Computing $\sum\limits_{r=1}^{n} r^{4}\binom{n}{r}^{2}$
I want to prove the following identity: $$\sum\limits_{r=1}^{n} r^{4}\binom{n}{r}^{2}=\frac{4^{n-2}n^{2}(n^{3}+n^{2}-3n-1)\Gamma\left(n-\frac{3}{2}\right)}{\sqrt{π}\Gamma(n)}.$$ I saw a similar question here, but this is completely different. I know that $$\binom{n}{r}^{2}=\binom{n}{r}\binom{n}{n-r},$$ Also $$\binom{n}{n-k}=\oint_{|{z}|\ =\ 1}\frac{(1+z)^{n}}{z^{n+1-r}}\,\frac{\mathrm dz}{2πi},$$ I have no idea to started.

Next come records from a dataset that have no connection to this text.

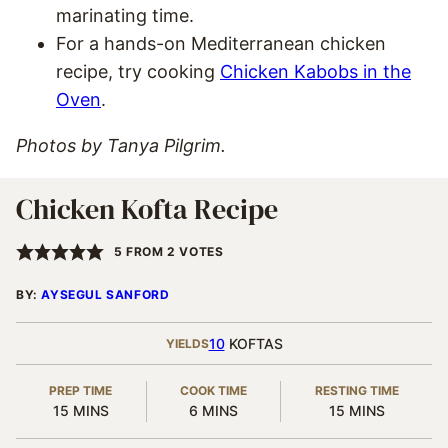
marinating time.
For a hands-on Mediterranean chicken
recipe, try cooking
Chicken Kabobs in the
Oven
.
Photos by Tanya Pilgrim.
Chicken Kofta Recipe
5
FROM
2
VOTES
BY:
AYSEGUL SANFORD
10
KOFTAS
YIELDS
PREP TIME
COOK TIME
RESTING TIME
MINUTES
MINUTES
MINUTES
15
MINS
6
MINS
15
MINS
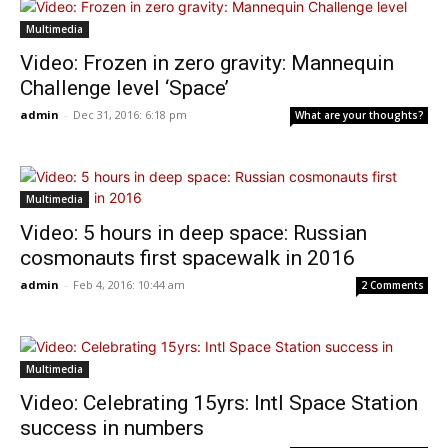
Multimedia
Video: Frozen in zero gravity: Mannequin
Challenge level ‘Space’
admin
-
Dec 31, 2016: 6:18 pm
What are your thoughts?
Multimedia
Video: 5 hours in deep space: Russian
cosmonauts first spacewalk in 2016
admin
-
Feb 4, 2016: 10:44 am
2 Comments
Multimedia
Video: Celebrating 15yrs: Intl Space Station
success in numbers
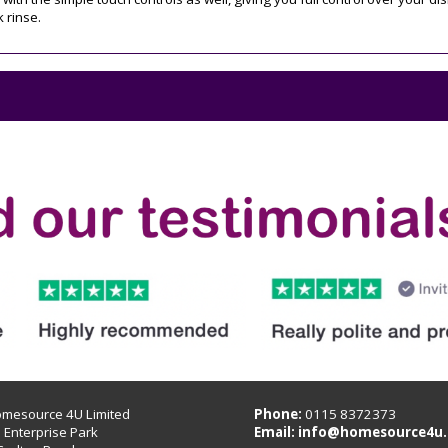
k rinse.
omesource 4U Limited
Phone:
0115 8372373
B Enterprise Park
Email:
info@homesource4u.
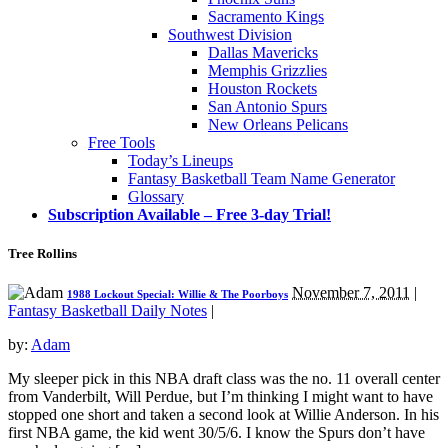
Sacramento Kings
Southwest Division
Dallas Mavericks
Memphis Grizzlies
Houston Rockets
San Antonio Spurs
New Orleans Pelicans
Free Tools
Today’s Lineups
Fantasy Basketball Team Name Generator
Glossary
Subscription Available – Free 3-day Trial!
Tree Rollins
November 7, 2011
|
1988 Lockout Special: Willie & The Poorboys
Fantasy Basketball Daily Notes
|
by:
Adam
My sleeper pick in this NBA draft class was the no. 11 overall center
from Vanderbilt, Will Perdue, but I’m thinking I might want to have
stopped one short and taken a second look at Willie Anderson. In his
first NBA game, the kid went 30/5/6. I know the Spurs don’t have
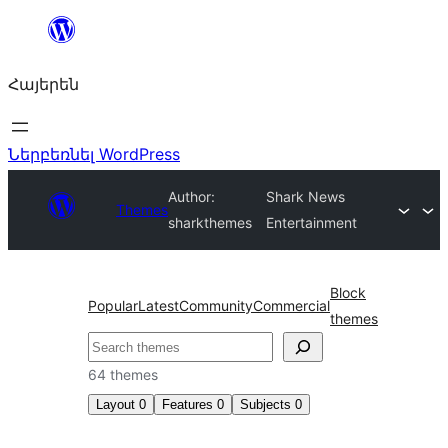
Անցնել
բովանդակությանը
Հայերեն
Ներբեռնել WordPress
Author:
Shark News
Themes
sharkthemes
Entertainment
Block
Popular
Latest
Community
Commercial
themes
Որոնել
64 themes
Layout
0
Features
0
Subjects
0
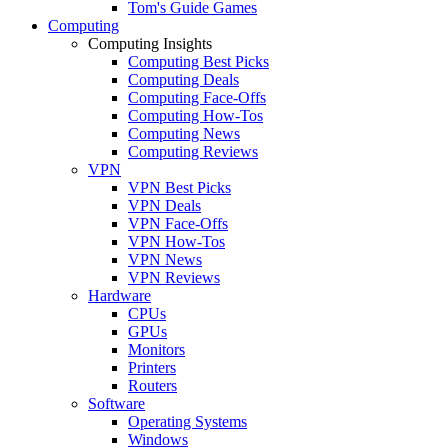
Tom's Guide Games
Computing
Computing Insights
Computing Best Picks
Computing Deals
Computing Face-Offs
Computing How-Tos
Computing News
Computing Reviews
VPN
VPN Best Picks
VPN Deals
VPN Face-Offs
VPN How-Tos
VPN News
VPN Reviews
Hardware
CPUs
GPUs
Monitors
Printers
Routers
Software
Operating Systems
Windows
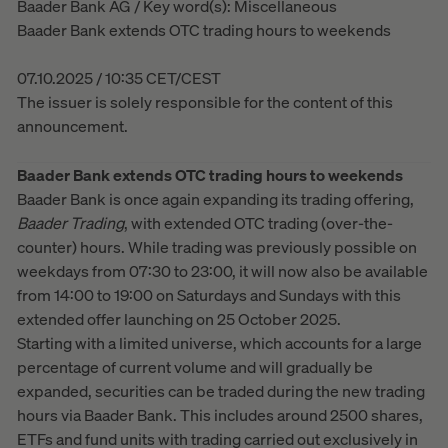
Baader Bank AG / Key word(s): Miscellaneous
Baader Bank extends OTC trading hours to weekends
07.10.2025 / 10:35 CET/CEST
The issuer is solely responsible for the content of this
announcement.
Baader Bank extends OTC trading hours to weekends
Baader Bank is once again expanding its trading offering,
Baader
Trading
, with extended OTC trading (over-the-
counter) hours. While trading was previously possible on
weekdays from 07:30 to 23:00, it will now also be available
from 14:00 to 19:00 on Saturdays and Sundays with this
extended offer launching on 25 October 2025.
Starting with a limited universe, which accounts for a large
percentage of current volume and will gradually be
expanded, securities can be traded during the new trading
hours via Baader Bank. This includes around 2500 shares,
ETFs and fund units with trading carried out exclusively in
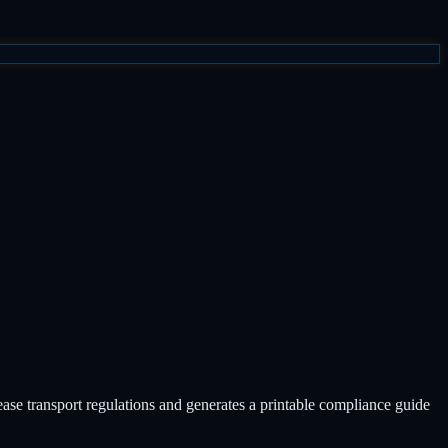
isease transport regulations and generates a printable compliance guide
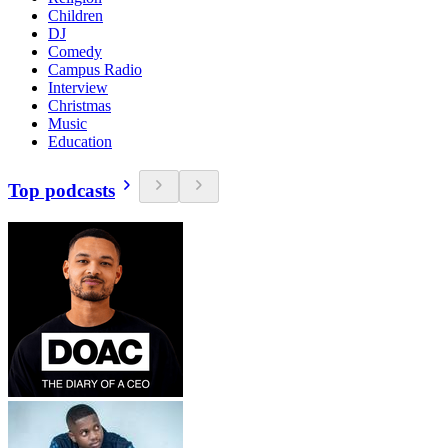
Children
DJ
Comedy
Campus Radio
Interview
Christmas
Music
Education
Top podcasts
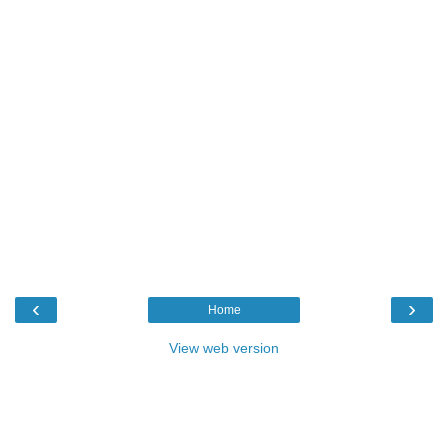
‹
›
Home
View web version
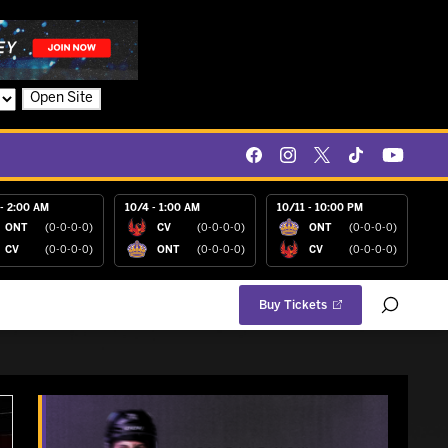
Open Site
- 2:00 AM
10/4 - 1:00 AM
10/11 - 10:00 PM
ONT
(0-0-0-0)
CV
(0-0-0-0)
ONT
(0-0-0-0)
CV
(0-0-0-0)
ONT
(0-0-0-0)
CV
(0-0-0-0)
Buy Tickets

In fact, an "explicit" formula for $\sum_{r=0}^{n}r^k\binom{n}{r}^2$ (assuming $n,k$ are nonegative integers with $k$ fixed, and under the agreement of $0^0=1$) can be obtained using Stirling numbers of the second kind. We use the identity from the linked article, written as $$r^k=\sum_{s=0}^{k}{k\brace s}(r)_s=\sum_{s=0}^{k}s!{k\brace s}\binom{r}{s},$$ which gives $$\sum_{r=0}^{n}r^k\binom{n}{r}^2=\sum_{s=0}^{k}s!{k\brace s}\sum_{r=s}^{n}\binom{r}{s}\binom{n}{r}^2$$ (the lower limit of $r=\color{red}{s}$ justified by $\binom{r}{s}=0$ if $r<s$); now $\binom{r}{s}\binom{n}{r}=\binom{n}{s}\binom{n-s}{r-s}$ hence $$\sum_{r=0}^{n}r^k\binom{n}{r}^2=\sum_{s=0}^{k}s!{k\brace s}\binom{n}{s}\sum_{r=s}^{n}\binom{n}{r}\binom{n-s}{r-s}.$$ And the inner sum is computed using Vandermonde identity: it is $$\sum_{r=s}^{n}\binom{n}{n-r}\binom{n-s}{r-s}=\sum_{r=0}^{n-s}\binom{n-s}{r}\binom{n}{n-s-r}=\binom{2n-s}{n-s},$$ giving finally $$\color{blue}{\sum_{r=0}^{n}r^k\binom{n}{r}^2=}\sum_{s=0}^{k}s!{k\brace s}\binom{n}{s}\binom{2n-s}{n-s}\color{blue}{=\sum_{s=0}^{\min\{k,n\}}{k\brace s}\frac{(2n-s)!}{(n-s)!^2}.}$$
For $k=4$ and $n>1$, taking out $\frac{(2n-4)!}{(n-1)!(n-2)!}$, we're left with $n^2(n^3+n^2-3n-1)$ as claimed.